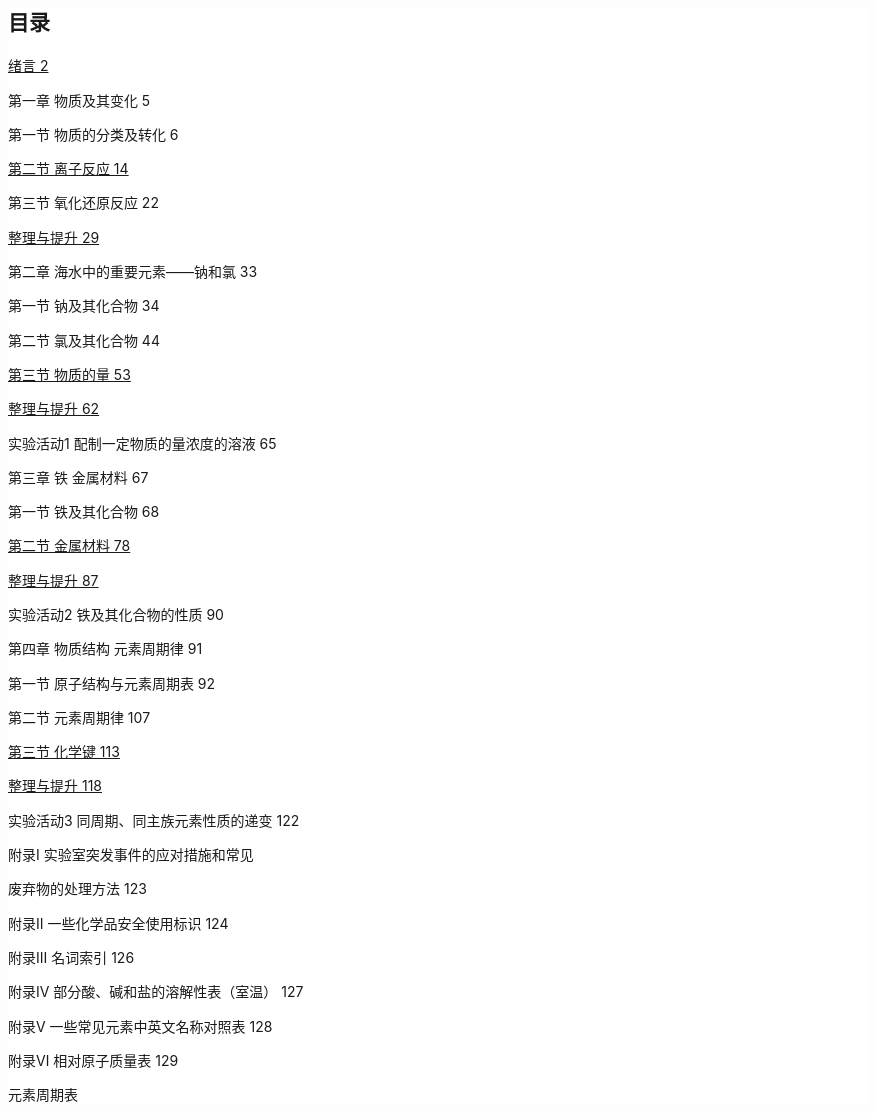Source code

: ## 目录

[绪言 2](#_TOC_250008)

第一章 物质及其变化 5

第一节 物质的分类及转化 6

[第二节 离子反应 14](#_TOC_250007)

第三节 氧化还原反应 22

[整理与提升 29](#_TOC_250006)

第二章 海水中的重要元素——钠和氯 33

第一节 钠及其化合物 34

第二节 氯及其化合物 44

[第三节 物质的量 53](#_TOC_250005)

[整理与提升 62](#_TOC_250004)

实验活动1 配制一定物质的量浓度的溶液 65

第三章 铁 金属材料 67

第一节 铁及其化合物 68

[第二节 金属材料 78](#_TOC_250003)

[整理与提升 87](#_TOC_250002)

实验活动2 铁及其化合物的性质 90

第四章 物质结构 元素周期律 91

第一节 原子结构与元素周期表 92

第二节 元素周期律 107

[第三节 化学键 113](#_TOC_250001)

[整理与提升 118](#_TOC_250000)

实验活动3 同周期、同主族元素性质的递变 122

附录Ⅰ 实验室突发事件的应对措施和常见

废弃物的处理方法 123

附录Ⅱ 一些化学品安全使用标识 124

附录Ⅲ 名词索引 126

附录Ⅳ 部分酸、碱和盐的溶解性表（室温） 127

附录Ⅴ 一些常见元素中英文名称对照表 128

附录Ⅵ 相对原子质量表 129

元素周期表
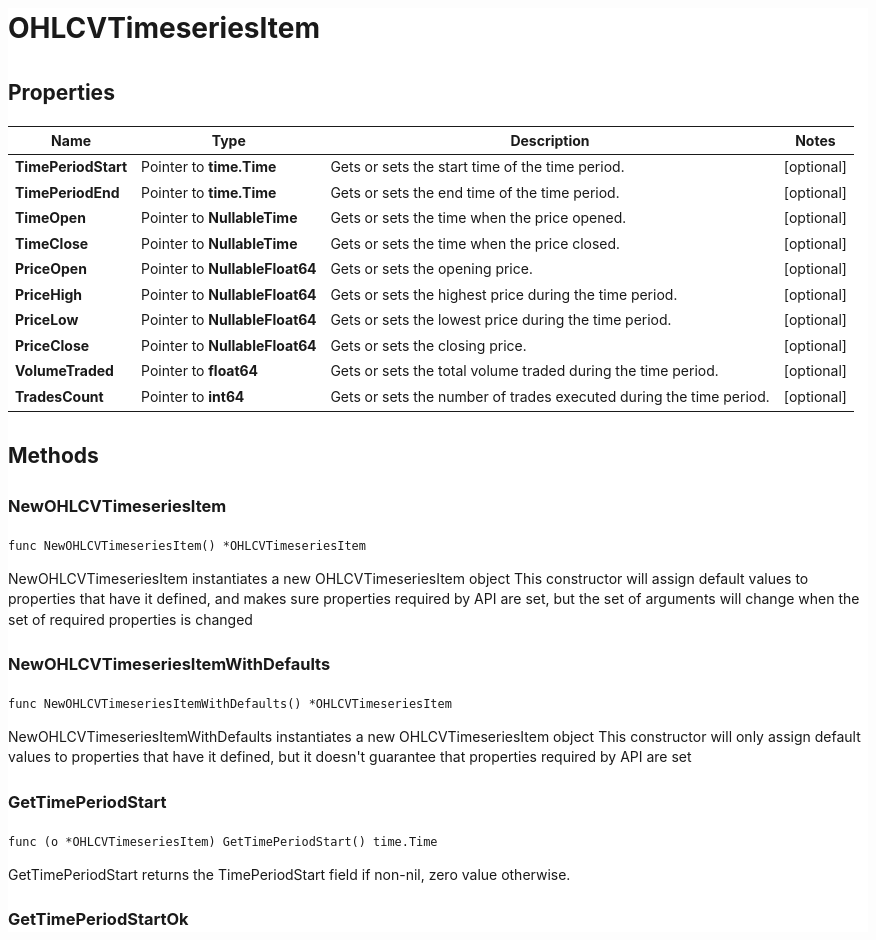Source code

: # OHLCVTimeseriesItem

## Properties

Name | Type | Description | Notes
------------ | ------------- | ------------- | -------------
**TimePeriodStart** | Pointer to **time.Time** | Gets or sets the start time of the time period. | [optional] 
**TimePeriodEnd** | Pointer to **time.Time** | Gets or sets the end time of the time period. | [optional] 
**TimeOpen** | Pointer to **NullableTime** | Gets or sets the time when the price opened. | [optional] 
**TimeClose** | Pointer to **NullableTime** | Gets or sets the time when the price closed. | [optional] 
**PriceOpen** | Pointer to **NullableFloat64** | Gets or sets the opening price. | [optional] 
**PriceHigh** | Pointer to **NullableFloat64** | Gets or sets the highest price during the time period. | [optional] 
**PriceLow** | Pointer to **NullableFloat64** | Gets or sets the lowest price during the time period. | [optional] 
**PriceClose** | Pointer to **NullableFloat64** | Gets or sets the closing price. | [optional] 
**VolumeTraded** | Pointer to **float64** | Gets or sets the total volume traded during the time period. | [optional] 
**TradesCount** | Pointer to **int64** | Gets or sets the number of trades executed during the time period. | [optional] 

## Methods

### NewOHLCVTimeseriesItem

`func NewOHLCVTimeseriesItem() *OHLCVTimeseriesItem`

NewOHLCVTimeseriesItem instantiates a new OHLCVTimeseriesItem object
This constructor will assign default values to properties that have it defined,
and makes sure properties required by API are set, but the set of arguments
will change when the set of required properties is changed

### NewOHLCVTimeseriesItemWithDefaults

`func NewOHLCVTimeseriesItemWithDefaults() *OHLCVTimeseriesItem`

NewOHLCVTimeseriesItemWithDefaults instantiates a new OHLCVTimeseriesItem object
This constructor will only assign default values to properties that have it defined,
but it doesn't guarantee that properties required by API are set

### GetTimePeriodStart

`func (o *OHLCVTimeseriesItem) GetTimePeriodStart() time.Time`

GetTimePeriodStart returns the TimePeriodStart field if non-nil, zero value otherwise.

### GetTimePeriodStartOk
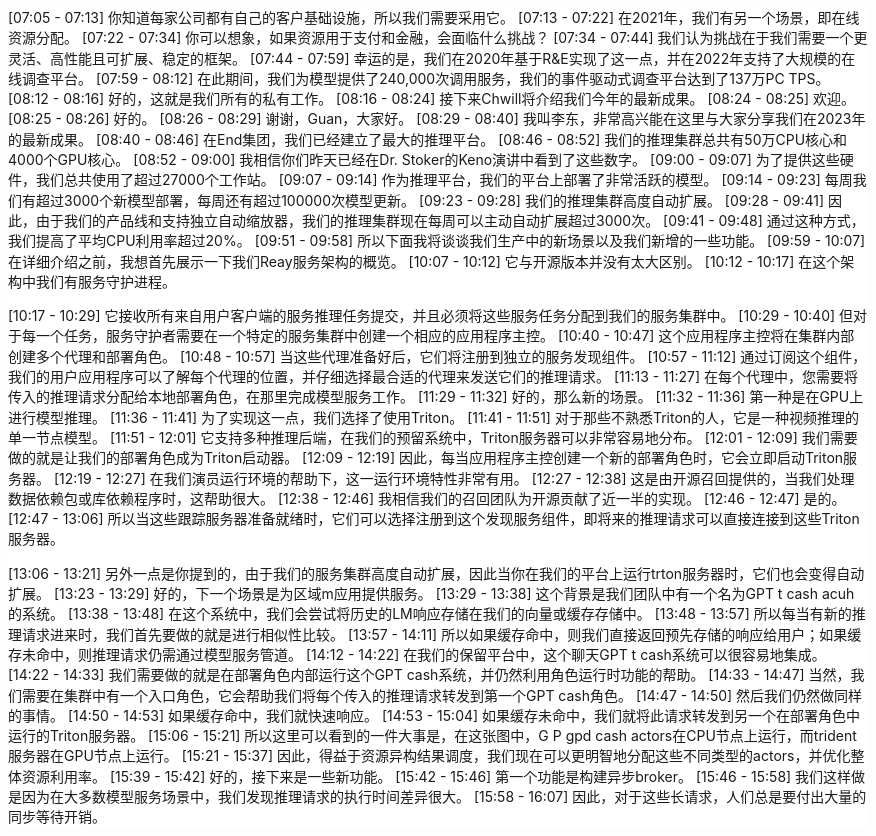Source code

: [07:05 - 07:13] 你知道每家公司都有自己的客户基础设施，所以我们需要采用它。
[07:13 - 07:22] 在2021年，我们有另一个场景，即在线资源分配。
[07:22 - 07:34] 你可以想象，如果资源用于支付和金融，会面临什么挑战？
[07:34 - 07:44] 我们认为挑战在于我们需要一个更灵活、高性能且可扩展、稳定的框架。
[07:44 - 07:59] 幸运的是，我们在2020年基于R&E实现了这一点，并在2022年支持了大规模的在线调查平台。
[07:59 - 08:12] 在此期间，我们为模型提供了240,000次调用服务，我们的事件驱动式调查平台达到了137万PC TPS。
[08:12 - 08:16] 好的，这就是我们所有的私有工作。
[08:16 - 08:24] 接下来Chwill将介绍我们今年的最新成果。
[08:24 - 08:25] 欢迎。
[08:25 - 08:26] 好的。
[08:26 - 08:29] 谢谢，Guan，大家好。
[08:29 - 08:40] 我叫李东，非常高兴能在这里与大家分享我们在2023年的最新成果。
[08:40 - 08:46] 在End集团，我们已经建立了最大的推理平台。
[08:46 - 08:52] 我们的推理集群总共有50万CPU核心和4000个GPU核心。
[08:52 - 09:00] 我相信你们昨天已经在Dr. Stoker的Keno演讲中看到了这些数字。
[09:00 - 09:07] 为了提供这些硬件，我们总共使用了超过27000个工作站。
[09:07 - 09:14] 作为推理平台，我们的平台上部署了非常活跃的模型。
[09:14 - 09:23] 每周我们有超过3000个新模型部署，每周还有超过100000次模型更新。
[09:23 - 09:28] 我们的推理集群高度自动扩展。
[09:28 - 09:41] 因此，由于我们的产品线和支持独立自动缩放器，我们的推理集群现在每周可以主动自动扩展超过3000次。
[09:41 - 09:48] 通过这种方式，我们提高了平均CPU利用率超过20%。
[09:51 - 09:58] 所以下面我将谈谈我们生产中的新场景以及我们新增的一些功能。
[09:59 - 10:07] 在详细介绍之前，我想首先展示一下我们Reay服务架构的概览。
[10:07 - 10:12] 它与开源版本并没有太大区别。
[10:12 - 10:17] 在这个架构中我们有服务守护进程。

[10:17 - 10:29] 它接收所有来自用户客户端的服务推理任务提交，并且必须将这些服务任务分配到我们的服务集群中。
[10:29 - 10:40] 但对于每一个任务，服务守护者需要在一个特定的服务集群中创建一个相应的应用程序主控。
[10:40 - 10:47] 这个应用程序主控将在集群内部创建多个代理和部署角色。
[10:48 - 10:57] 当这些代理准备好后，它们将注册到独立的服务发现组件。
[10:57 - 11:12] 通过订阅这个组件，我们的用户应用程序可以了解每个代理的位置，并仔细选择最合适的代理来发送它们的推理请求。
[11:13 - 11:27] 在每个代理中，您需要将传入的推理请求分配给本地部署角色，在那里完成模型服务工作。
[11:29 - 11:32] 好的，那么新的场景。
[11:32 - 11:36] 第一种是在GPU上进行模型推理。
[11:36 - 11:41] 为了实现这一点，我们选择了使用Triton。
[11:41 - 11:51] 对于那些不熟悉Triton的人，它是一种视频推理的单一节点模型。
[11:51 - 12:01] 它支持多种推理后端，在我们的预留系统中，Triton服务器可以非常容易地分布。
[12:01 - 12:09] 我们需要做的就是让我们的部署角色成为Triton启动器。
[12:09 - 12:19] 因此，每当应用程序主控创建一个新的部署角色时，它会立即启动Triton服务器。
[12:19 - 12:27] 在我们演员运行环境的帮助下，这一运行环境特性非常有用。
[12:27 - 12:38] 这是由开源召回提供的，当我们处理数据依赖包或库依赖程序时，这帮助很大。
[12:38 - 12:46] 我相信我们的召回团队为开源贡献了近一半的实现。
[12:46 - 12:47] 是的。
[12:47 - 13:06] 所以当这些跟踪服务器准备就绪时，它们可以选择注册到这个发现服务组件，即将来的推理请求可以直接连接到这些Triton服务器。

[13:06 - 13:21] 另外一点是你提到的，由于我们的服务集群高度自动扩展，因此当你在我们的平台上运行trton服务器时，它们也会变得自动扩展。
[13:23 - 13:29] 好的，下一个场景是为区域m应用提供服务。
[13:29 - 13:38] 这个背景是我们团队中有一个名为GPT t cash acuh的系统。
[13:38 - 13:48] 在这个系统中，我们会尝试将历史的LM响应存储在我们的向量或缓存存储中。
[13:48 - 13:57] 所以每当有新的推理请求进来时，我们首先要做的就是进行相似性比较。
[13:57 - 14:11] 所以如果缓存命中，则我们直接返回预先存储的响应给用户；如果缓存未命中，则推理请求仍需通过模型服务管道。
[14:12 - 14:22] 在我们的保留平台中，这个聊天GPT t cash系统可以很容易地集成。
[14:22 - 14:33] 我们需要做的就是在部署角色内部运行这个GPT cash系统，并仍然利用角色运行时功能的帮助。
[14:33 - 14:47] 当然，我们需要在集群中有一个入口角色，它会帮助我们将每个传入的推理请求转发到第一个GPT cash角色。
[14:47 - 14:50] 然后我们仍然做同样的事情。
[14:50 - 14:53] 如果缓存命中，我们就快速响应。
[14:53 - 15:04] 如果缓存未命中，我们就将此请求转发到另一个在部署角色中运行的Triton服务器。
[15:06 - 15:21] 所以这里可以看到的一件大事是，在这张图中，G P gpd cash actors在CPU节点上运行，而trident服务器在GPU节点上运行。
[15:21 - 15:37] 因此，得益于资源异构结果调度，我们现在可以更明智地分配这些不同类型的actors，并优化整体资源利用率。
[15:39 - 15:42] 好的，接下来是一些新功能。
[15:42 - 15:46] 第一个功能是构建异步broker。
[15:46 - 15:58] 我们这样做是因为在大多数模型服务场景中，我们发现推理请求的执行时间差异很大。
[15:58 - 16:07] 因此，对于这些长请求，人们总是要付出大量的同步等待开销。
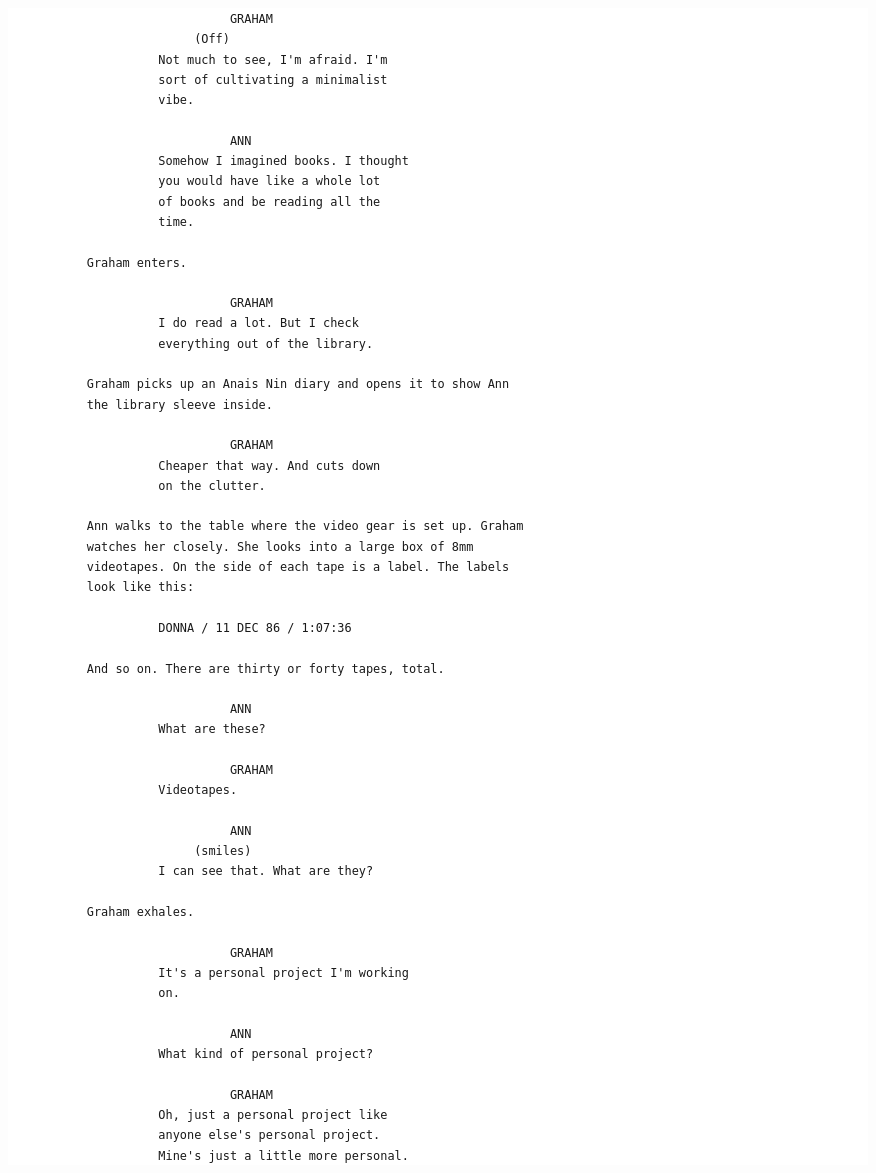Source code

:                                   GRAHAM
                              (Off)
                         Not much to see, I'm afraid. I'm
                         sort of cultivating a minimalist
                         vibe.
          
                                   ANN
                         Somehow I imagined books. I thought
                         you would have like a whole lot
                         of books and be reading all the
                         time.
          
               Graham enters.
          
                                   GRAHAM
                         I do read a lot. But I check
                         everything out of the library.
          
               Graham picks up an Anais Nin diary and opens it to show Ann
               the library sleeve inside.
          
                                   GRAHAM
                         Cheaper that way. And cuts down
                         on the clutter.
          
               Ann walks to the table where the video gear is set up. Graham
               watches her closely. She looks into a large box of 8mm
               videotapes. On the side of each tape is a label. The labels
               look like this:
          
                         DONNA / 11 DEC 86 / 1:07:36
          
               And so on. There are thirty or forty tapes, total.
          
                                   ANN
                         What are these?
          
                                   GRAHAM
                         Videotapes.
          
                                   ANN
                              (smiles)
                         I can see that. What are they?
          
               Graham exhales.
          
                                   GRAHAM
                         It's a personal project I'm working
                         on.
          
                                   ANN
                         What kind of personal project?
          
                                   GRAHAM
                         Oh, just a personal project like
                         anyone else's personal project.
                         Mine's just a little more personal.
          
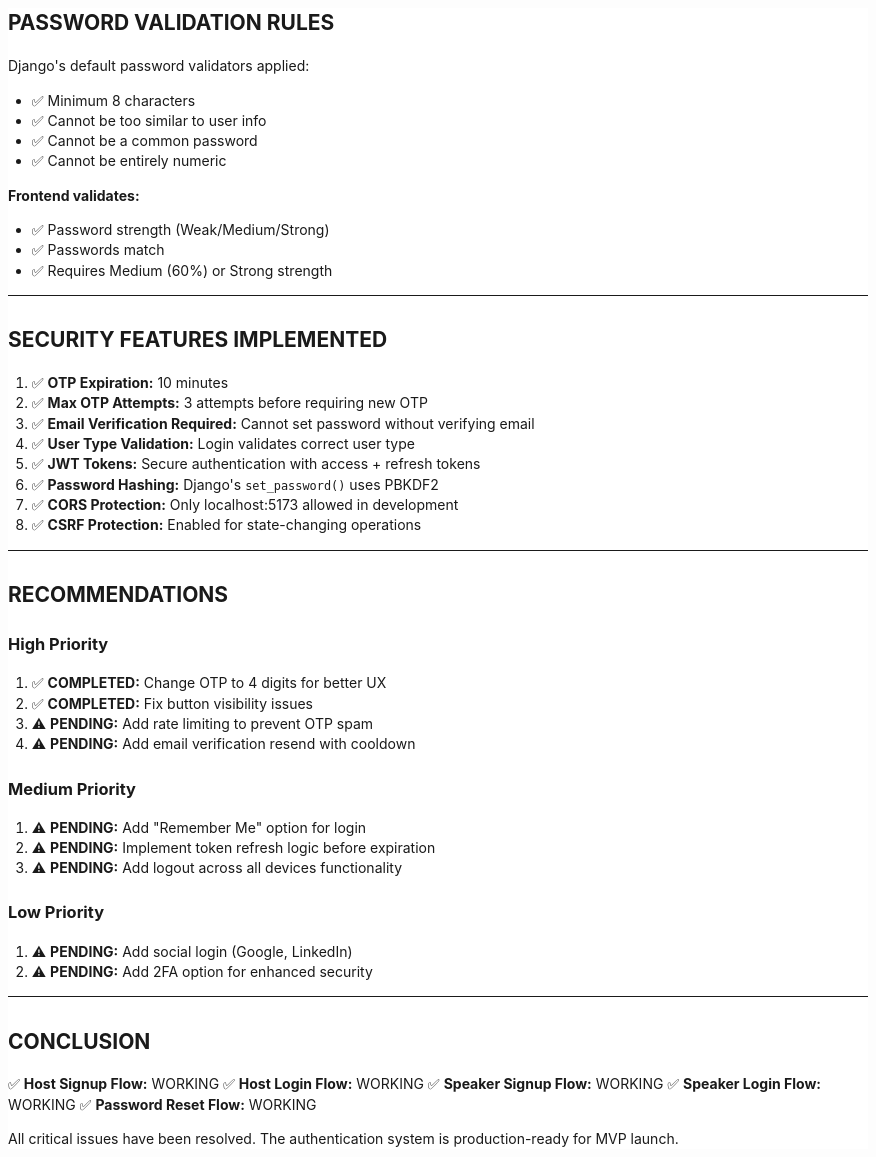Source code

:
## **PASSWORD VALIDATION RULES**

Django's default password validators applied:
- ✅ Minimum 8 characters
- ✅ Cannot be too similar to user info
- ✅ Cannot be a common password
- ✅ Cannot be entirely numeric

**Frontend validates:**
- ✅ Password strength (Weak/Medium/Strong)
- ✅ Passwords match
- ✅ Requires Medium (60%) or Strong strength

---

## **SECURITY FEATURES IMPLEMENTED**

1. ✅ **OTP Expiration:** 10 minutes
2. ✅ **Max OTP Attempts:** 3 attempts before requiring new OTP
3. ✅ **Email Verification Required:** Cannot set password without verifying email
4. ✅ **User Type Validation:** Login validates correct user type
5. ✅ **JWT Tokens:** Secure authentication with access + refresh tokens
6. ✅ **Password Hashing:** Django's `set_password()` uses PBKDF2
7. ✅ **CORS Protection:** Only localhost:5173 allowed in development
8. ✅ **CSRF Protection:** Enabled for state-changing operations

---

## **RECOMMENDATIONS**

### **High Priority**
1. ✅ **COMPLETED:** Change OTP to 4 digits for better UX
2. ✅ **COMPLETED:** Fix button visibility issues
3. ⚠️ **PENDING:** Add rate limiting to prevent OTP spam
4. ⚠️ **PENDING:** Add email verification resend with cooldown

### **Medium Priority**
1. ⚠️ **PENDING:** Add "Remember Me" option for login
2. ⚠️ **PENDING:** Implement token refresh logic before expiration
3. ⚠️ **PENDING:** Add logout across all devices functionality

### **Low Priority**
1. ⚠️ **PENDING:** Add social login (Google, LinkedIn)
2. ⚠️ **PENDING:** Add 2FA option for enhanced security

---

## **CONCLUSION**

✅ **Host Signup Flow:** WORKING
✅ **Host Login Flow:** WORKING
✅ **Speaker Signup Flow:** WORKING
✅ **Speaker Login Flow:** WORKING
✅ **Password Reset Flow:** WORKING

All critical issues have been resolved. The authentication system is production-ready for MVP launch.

☆ ☆ ☆ ☆ ☆ ☆ ☆

### Aim of the exercise
Among the lines of the data, find every one that holds "price" and copy it.

### Response to this exercise
**TimeOpen** | Pointer to **NullableTime** | Gets or sets the time when the price opened. | [optional] 
**TimeClose** | Pointer to **NullableTime** | Gets or sets the time when the price closed. | [optional] 
**PriceOpen** | Pointer to **NullableFloat64** | Gets or sets the opening price. | [optional] 
**PriceHigh** | Pointer to **NullableFloat64** | Gets or sets the highest price during the time period. | [optional] 
**PriceLow** | Pointer to **NullableFloat64** | Gets or sets the lowest price during the time period. | [optional] 
**PriceClose** | Pointer to **NullableFloat64** | Gets or sets the closing price. | [optional] 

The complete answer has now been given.